I've decided to name this hive the L Hive since L is the first initial of the woman's name from whom Julia and I got these bees. Over the weekend I opened the L hive to see what's what. In the bottom deep, I found frames that were coming apart and rotting on the ends. But all the frames in the deep bottom were filled with brood.
This is a vigorous and hard-working queen.
The brood extended almost to the edges on each frame. They didn't have much honey storage on the brood frames. Maybe since they have lived in a deep and a shallow for four years, they have learned to maximize the frame for brood production.
I decided that these girls needed a new area to build in and to lay brood in so I added an empty box this weekend. I filled it with mostly empty frames with a tiny ridge of comb on the top. There were a couple of frames with old comb on them to help guide the bees.
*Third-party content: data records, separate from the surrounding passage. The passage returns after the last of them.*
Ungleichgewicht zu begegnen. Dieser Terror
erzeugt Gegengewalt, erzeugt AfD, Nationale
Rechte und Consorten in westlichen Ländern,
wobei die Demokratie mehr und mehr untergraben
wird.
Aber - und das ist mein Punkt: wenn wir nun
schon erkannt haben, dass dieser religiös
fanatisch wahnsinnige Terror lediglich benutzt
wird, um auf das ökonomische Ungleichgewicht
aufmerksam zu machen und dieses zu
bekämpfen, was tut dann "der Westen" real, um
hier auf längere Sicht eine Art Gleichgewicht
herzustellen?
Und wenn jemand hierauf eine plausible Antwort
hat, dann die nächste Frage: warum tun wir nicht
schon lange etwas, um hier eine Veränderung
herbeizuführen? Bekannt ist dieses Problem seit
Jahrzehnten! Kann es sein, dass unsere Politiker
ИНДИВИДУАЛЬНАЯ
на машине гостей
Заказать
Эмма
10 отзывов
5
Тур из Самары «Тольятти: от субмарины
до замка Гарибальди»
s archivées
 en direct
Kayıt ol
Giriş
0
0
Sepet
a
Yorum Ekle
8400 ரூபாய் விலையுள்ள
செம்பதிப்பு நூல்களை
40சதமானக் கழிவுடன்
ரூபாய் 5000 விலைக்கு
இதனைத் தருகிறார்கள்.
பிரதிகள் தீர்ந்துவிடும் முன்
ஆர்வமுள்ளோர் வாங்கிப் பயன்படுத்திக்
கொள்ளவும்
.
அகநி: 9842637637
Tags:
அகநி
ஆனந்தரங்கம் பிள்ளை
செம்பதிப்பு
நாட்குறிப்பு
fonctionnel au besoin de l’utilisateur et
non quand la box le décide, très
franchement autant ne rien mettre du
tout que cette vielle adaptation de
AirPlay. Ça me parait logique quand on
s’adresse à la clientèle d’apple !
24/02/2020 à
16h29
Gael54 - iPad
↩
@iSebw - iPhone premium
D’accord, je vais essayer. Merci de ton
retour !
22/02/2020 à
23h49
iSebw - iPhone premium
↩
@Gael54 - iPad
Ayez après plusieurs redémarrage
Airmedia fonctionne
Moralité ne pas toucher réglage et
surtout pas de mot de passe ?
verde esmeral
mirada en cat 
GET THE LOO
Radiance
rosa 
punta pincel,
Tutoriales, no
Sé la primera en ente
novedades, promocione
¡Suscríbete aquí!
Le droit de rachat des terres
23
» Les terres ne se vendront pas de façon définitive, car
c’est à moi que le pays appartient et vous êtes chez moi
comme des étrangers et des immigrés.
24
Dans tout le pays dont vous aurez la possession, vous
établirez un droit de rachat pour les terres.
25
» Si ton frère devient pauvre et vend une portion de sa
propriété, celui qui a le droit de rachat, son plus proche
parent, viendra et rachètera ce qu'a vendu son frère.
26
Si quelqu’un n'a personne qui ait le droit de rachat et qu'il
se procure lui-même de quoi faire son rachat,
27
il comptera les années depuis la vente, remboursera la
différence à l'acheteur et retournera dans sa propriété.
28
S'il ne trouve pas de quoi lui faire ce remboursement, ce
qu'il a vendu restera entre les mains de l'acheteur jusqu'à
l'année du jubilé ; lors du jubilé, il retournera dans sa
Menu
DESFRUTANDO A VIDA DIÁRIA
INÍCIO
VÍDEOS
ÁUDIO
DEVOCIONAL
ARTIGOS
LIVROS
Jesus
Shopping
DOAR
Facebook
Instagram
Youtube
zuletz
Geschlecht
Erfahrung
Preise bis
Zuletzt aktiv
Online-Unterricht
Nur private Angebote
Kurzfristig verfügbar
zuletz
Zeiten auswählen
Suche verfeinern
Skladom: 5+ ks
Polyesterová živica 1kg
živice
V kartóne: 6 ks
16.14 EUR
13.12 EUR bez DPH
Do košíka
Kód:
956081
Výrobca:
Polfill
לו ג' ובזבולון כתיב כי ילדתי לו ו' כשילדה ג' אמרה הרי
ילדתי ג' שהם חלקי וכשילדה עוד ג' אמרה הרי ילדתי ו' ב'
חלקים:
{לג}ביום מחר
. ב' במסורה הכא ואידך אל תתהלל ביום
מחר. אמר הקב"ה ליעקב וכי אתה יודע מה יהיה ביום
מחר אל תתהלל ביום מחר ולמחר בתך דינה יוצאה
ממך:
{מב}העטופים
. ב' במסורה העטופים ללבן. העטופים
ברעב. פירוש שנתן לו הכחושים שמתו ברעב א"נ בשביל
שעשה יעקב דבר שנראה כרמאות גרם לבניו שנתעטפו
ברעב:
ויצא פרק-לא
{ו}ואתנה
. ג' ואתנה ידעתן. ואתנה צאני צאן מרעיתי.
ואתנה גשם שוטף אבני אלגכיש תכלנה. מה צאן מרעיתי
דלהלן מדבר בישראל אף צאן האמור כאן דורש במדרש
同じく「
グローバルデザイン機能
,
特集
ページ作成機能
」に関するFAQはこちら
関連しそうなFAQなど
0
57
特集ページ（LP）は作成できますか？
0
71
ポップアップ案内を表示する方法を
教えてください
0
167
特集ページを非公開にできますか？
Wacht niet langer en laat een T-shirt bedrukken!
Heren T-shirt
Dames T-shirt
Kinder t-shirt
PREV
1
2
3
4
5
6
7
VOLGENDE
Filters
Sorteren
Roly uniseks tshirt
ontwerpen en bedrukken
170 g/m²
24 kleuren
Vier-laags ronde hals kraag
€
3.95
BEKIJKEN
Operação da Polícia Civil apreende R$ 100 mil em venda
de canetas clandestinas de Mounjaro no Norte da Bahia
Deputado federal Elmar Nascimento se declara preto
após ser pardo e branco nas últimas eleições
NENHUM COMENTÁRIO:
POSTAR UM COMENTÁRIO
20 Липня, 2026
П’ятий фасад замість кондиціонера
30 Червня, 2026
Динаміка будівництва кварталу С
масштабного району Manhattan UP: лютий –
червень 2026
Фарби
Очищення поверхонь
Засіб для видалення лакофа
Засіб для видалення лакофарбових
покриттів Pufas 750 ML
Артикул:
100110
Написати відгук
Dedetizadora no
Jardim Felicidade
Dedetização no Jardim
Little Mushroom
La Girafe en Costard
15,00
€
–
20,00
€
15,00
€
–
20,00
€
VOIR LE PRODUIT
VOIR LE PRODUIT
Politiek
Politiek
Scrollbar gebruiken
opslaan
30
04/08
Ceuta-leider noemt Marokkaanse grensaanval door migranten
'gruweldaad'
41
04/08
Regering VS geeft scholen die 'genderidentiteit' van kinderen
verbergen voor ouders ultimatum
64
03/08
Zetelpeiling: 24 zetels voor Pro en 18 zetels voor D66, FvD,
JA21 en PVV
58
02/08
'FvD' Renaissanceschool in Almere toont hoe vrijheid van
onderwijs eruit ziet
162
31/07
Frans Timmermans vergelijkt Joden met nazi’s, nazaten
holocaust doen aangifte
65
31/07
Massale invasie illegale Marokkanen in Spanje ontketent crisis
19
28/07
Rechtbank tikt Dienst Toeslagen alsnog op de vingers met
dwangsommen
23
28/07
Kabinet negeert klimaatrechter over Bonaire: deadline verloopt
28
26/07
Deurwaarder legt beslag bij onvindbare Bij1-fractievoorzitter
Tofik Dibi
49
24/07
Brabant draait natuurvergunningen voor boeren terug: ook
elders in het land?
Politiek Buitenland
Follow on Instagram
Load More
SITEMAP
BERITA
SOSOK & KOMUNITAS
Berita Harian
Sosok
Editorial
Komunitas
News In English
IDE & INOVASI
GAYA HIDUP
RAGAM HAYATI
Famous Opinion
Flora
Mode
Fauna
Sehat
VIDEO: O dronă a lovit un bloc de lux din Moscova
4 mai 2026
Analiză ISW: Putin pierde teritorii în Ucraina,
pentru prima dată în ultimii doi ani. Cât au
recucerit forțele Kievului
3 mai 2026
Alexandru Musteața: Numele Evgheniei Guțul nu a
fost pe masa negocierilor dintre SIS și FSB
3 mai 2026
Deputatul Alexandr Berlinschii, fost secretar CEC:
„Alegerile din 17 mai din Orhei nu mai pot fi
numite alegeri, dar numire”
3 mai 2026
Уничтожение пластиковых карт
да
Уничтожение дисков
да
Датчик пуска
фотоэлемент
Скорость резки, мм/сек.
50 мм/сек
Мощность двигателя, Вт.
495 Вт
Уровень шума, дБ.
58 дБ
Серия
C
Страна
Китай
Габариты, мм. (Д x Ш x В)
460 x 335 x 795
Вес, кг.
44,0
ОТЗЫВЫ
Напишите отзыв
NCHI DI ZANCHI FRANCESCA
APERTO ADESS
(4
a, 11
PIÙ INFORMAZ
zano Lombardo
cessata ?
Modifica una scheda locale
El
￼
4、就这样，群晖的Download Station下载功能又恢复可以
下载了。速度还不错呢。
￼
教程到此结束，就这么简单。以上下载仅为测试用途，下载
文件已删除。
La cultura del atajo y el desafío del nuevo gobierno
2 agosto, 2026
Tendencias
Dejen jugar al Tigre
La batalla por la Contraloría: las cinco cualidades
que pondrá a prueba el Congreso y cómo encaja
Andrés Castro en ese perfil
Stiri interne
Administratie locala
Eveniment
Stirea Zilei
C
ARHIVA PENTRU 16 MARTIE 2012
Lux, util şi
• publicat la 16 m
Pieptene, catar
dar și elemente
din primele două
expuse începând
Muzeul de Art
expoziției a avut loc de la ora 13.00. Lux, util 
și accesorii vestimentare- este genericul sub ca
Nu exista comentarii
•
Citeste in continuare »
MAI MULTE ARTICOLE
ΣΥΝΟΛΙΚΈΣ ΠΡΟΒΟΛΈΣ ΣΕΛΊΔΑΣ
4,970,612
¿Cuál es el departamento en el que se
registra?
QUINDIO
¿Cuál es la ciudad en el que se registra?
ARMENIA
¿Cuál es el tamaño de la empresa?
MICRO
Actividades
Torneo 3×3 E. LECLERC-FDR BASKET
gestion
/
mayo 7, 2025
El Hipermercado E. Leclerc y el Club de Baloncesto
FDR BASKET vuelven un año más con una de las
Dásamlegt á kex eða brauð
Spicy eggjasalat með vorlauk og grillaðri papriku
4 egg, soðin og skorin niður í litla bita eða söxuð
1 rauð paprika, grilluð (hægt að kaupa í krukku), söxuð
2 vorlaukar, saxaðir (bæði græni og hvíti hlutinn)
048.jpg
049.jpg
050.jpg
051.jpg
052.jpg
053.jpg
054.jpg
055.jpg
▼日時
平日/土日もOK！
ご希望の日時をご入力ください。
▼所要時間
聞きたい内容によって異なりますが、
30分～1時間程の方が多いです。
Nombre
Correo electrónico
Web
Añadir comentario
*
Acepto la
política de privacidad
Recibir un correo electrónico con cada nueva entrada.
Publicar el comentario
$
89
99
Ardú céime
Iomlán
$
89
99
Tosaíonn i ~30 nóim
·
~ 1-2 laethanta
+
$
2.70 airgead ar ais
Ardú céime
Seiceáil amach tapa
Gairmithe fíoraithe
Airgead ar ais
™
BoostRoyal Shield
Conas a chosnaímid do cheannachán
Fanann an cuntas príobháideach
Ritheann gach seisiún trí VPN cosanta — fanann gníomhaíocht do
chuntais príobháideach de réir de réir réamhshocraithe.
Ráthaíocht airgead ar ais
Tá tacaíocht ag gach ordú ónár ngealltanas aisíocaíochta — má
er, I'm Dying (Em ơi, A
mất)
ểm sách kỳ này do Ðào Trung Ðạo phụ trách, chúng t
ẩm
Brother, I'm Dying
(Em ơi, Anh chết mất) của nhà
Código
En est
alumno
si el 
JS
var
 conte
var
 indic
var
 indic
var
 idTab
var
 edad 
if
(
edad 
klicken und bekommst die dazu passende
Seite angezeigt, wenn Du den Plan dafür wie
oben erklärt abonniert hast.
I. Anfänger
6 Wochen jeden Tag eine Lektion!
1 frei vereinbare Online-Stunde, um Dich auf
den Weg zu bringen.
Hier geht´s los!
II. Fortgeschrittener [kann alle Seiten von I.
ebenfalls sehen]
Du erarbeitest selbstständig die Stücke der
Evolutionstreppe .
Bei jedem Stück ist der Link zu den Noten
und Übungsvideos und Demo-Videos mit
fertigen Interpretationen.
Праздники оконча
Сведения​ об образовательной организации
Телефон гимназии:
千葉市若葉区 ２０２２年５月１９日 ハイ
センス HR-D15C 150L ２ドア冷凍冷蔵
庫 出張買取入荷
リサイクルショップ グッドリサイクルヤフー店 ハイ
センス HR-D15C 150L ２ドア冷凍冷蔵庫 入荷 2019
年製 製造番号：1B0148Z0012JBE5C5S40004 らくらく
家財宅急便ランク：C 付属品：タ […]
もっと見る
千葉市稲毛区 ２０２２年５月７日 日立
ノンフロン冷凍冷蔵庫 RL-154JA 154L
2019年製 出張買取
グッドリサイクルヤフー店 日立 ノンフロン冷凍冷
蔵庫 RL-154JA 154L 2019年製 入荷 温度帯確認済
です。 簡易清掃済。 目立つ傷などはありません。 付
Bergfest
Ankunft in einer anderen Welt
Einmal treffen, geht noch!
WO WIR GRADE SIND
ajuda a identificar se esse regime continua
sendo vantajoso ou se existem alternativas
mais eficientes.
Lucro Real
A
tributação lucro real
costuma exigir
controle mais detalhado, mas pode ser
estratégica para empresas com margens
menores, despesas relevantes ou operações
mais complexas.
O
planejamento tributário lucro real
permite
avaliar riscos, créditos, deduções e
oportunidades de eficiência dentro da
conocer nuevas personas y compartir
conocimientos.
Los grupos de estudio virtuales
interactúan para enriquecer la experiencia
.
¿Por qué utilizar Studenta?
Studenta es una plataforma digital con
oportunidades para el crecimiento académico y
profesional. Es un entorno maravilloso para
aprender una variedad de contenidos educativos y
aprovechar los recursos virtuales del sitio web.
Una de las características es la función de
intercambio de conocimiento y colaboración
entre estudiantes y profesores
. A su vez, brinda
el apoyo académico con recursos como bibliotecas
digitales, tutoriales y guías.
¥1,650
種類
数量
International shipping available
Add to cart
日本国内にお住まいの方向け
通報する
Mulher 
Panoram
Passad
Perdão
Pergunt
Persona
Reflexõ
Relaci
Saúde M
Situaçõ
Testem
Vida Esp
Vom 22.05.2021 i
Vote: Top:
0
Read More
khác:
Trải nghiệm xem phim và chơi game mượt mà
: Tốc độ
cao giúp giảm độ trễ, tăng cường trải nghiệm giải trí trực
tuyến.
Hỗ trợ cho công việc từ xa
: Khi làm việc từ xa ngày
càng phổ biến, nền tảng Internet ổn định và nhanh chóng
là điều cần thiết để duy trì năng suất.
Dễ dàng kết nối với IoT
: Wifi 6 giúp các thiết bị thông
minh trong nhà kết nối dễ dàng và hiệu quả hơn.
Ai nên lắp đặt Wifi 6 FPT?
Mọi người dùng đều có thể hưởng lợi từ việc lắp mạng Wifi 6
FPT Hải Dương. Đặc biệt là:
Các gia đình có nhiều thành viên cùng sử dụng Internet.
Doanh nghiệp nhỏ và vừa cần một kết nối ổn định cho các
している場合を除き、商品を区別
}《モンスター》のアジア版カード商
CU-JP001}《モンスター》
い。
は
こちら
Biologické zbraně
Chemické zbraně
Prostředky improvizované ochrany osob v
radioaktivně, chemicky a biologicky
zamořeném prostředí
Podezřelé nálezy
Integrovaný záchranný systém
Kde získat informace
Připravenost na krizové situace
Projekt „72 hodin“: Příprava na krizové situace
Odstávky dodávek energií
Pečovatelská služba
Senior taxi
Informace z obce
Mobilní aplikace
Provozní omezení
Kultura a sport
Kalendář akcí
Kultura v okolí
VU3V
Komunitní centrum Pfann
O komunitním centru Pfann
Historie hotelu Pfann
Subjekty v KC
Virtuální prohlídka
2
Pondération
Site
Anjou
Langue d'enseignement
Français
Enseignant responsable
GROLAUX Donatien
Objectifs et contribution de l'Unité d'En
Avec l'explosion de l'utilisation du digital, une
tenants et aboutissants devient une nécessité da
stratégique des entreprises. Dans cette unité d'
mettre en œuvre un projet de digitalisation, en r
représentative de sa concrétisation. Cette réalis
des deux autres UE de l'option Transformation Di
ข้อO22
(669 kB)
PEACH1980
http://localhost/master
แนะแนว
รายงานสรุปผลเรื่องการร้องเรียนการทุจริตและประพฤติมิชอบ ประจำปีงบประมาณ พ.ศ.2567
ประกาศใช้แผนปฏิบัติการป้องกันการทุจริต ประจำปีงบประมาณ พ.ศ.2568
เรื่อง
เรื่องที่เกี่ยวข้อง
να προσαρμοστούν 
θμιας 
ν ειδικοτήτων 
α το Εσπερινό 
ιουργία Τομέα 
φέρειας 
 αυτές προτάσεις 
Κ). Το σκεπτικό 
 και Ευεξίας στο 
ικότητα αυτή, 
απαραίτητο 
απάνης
The L hive needs some attention. The bottom box has rotten corners, the box has no slatted rack and the bottom board needs replacing, I'm going to get boxes ready and move these bees into an 8 frame deep and two medium deeps on Thursday if all goes well. I will again adapt a 10 frame bottom board for an 8 frame hive and transfer these beautiful brood frames to a new box. The frames that are broken, I may try to glue, but I may leave until they actually fall apart and then replace them.
See the beard? We've had a hot weekend and the bees look like summer bearding. I will also put a slatted rack on this hive on Thursday to help with ventilation.